May 18, 2012
I support the final rule establishing swap data recordkeeping and reporting requirements for pre-enactment and transition swaps, collectively called “historical swaps.” One of the main goals of the Dodd-Frank Wall Street Reform and Consumer Protection Act (Dodd-Frank Act) is to bring transparency to the unregulated swaps market. Starting this summer, light will shine for the first time on this market with the reporting both to the public and to regulators of nearly every swap transaction.
The historical swaps rule builds on already completed swaps market transparency rules. It will help give regulators a complete picture of the swaps market, including data on swaps in existence at the time of the Dodd-Frank Act’s passage.
The rule provides market participants guidance on the reporting requirements for pre-enactment swaps (those entered into before the enactment of the Dodd-Frank Act) as well as transition swaps (those entered into between the enactment date of the law and the applicable compliance date for swap data reporting).
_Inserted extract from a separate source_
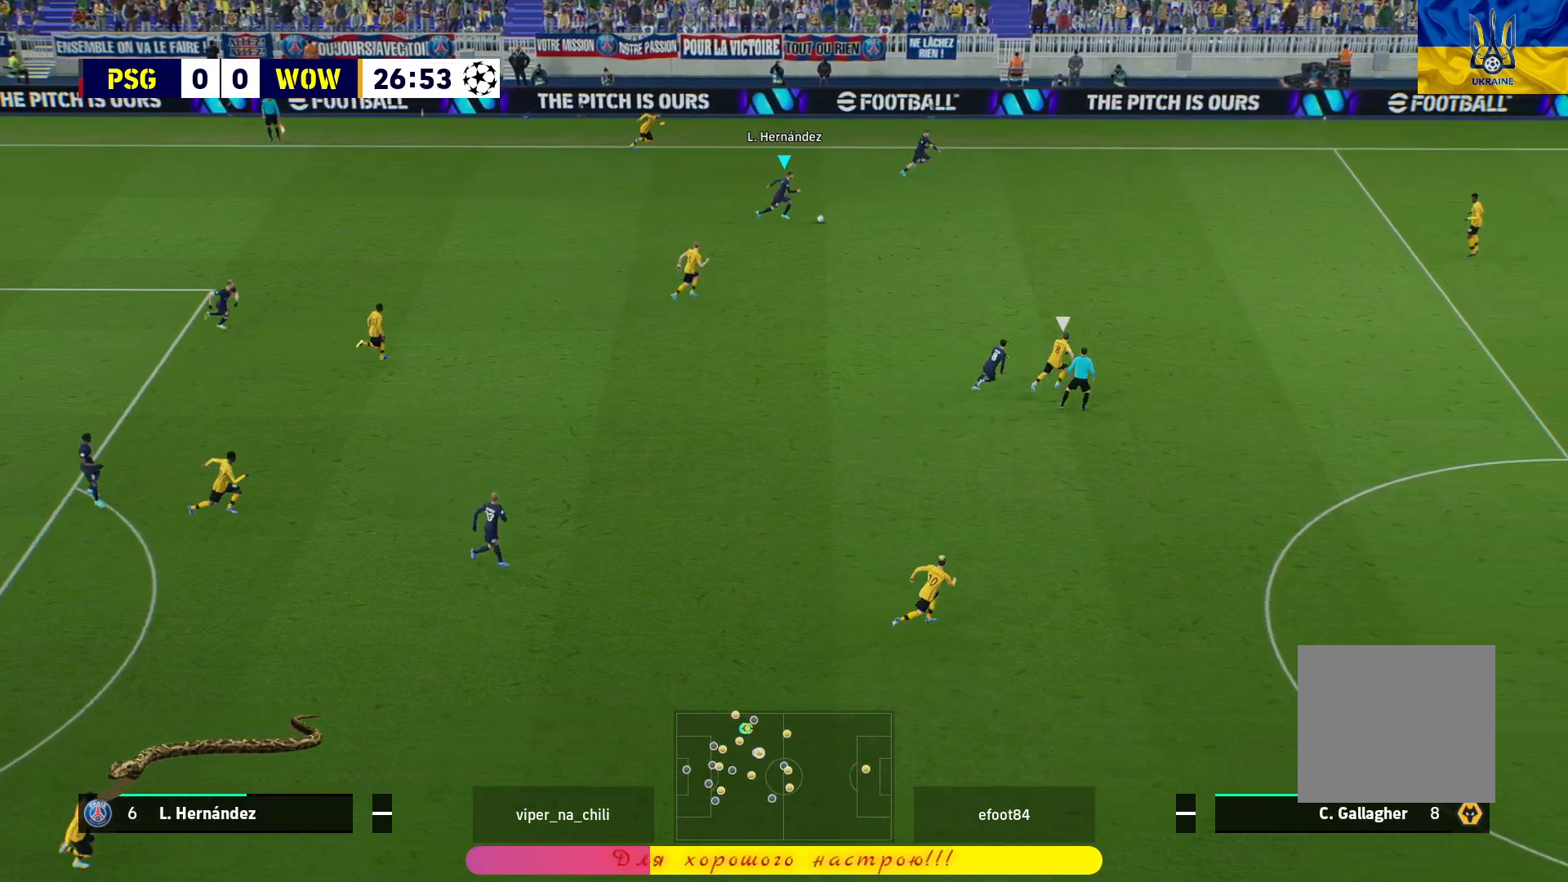
{"buttons": ["R1", "L3"], "left_stick": "right", "right_stick": "center", "events": []}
The rule specifies clearly what records must be kept and what data must be reported to swap data repositories (SDRs) with respect to these historical swaps. It ensures that the historical swaps data needed by regulators is available through SDRs beginning on the compliance date for swap data reporting.
The rule achieves the reporting benefits of Dodd-Frank while reducing the costs and burdens associated with recordkeeping for historical swaps. Recordkeeping requirements for these swaps are minimized for counterparties who are not swap dealers or major swap participants. These counterparties are permitted to maintain records in any format they choose, and are allowed five days to retrieve their records.